» **RAW DATA**:
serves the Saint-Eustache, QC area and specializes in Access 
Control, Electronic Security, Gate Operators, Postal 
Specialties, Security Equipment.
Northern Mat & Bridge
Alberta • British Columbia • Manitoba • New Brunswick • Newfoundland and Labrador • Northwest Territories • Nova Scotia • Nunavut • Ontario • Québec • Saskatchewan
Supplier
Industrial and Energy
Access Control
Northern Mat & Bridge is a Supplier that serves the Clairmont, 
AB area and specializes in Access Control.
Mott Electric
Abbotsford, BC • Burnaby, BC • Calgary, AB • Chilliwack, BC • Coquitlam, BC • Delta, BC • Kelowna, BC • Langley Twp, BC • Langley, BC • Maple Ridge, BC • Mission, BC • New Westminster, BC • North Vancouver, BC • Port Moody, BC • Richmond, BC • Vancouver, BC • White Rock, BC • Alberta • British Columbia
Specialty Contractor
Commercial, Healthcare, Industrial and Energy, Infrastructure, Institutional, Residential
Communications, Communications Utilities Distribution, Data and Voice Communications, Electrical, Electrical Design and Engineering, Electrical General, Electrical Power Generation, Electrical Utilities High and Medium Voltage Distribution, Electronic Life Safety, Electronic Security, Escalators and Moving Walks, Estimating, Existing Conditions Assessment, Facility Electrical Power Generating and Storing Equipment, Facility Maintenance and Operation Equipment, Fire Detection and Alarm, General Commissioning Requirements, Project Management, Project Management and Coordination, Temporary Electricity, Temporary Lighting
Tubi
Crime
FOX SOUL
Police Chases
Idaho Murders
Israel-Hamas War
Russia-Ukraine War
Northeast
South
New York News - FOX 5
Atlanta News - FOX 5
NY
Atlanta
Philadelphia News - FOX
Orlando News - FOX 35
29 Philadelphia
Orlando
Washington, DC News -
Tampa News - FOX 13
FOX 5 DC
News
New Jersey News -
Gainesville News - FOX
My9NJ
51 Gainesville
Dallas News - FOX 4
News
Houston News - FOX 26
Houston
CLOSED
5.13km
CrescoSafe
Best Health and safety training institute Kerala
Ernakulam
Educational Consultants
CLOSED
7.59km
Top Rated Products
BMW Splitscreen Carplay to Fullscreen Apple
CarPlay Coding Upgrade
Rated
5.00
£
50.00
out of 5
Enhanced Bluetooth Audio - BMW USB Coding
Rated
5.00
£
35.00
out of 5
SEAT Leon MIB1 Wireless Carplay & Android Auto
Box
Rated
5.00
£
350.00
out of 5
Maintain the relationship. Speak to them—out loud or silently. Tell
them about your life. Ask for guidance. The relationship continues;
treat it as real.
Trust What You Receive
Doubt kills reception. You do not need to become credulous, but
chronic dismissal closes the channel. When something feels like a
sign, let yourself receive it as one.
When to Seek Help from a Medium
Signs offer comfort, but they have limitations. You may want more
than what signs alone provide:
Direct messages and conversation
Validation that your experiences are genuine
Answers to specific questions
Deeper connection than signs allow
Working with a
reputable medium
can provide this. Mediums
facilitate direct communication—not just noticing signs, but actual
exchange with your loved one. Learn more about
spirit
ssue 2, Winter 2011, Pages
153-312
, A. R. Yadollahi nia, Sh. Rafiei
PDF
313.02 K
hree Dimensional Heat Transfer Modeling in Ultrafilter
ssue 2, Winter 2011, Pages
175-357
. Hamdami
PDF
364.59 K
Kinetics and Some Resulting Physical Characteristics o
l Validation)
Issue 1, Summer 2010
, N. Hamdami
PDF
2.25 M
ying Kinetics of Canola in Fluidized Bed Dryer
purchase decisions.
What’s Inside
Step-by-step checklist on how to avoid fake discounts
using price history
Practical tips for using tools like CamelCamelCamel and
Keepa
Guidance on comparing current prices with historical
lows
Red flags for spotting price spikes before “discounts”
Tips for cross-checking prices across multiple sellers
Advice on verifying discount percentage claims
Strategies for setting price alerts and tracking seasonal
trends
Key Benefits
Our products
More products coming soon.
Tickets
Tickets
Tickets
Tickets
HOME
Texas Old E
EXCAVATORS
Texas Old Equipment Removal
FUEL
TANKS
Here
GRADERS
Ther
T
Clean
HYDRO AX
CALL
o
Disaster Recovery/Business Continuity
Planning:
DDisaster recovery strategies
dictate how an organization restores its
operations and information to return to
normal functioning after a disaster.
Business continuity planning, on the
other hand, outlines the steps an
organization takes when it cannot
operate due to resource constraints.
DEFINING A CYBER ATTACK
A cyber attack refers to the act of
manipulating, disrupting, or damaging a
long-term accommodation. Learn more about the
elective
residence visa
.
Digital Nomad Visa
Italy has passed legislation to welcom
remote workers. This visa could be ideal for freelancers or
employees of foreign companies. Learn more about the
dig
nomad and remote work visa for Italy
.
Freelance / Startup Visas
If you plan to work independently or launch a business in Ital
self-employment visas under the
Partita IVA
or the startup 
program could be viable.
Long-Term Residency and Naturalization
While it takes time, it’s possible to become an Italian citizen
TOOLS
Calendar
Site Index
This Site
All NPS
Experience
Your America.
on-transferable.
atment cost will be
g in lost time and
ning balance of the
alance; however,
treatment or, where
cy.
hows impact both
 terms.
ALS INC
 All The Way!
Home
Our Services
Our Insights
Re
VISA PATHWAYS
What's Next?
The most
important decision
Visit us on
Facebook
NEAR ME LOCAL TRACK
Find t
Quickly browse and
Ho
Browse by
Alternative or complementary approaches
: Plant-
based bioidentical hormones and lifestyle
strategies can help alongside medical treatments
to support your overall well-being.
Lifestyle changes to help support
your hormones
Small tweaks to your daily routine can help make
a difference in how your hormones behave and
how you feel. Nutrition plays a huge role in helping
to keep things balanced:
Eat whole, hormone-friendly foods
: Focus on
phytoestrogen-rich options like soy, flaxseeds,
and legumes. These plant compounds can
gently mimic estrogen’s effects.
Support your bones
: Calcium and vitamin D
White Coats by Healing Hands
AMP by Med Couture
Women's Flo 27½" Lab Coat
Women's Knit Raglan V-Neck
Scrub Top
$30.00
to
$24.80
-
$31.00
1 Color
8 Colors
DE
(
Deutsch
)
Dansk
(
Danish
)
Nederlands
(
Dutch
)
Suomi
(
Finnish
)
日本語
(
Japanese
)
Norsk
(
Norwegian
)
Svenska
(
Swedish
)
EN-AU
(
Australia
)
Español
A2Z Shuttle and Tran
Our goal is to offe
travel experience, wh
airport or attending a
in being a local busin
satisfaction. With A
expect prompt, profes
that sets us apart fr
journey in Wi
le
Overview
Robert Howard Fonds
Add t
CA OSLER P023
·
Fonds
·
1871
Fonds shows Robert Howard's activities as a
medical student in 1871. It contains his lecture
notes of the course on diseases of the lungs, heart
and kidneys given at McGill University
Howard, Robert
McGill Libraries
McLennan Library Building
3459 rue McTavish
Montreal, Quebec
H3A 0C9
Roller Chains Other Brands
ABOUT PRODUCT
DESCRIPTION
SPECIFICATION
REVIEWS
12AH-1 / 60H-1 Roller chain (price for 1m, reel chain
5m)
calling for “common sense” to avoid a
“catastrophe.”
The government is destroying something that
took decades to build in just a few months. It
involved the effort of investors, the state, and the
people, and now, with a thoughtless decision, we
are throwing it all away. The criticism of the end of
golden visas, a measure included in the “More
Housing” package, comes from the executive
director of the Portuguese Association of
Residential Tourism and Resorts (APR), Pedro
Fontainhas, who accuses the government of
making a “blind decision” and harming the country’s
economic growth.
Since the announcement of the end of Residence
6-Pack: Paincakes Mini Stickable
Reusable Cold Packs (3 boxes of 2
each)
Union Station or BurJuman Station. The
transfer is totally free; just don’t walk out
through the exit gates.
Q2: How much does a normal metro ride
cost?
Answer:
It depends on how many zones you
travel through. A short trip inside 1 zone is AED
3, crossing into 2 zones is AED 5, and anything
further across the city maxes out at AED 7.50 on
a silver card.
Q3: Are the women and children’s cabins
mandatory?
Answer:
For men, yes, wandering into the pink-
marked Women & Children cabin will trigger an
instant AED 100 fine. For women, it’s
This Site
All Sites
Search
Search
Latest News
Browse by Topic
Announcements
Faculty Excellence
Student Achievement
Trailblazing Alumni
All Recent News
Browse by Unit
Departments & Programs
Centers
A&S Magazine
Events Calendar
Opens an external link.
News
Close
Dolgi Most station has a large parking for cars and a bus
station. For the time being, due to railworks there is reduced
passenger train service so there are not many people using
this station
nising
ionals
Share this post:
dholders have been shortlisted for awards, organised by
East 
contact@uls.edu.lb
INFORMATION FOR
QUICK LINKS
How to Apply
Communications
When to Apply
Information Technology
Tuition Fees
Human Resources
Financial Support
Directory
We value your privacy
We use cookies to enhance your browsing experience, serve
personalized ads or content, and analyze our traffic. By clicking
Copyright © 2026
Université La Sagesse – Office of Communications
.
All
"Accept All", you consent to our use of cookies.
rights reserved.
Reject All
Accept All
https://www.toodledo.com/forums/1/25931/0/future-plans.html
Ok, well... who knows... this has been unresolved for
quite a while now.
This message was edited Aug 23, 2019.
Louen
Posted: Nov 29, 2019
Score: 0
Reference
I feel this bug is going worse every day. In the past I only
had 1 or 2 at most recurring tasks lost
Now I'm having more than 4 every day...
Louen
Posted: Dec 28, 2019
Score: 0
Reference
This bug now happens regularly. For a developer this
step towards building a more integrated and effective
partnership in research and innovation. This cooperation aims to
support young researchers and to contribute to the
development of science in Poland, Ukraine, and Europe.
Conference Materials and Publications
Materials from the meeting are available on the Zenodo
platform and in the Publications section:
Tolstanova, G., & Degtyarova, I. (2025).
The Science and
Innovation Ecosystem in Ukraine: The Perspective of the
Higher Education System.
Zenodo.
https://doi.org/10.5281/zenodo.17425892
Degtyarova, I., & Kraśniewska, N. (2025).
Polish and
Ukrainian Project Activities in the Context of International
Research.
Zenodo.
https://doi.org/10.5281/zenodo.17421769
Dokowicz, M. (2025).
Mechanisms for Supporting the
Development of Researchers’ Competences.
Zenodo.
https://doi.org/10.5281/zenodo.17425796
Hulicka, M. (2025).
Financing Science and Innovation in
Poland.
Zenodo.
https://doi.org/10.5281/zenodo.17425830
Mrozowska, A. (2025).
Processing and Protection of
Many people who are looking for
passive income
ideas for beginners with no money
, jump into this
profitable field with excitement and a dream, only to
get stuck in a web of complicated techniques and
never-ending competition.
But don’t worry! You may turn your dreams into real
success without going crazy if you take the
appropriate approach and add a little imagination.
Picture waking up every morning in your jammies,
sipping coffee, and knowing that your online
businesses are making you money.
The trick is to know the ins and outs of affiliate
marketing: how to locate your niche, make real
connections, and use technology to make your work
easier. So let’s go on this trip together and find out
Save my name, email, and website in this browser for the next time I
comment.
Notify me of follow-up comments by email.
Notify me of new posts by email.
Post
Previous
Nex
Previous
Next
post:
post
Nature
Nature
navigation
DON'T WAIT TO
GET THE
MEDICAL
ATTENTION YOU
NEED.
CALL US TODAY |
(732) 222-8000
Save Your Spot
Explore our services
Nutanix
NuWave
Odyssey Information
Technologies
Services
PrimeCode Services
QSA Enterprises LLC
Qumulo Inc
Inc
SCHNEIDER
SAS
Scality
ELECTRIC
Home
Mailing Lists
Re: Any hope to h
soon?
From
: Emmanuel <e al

» **YOUR TASK**:
Revise the lines starting at the first one and ending at the line containing "Mott Electric" so that "Supplier" becomes "Distributor", with everything else left as is.

» **WRITTEN ANSWER**:
serves the Saint-Eustache, QC area and specializes in Access 
Control, Electronic Security, Gate Operators, Postal 
Specialties, Security Equipment.
Northern Mat & Bridge
Alberta • British Columbia • Manitoba • New Brunswick • Newfoundland and Labrador • Northwest Territories • Nova Scotia • Nunavut • Ontario • Québec • Saskatchewan
Distributor
Industrial and Energy
Access Control
Northern Mat & Bridge is a Distributor that serves the Clairmont, 
AB area and specializes in Access Control.
Mott Electric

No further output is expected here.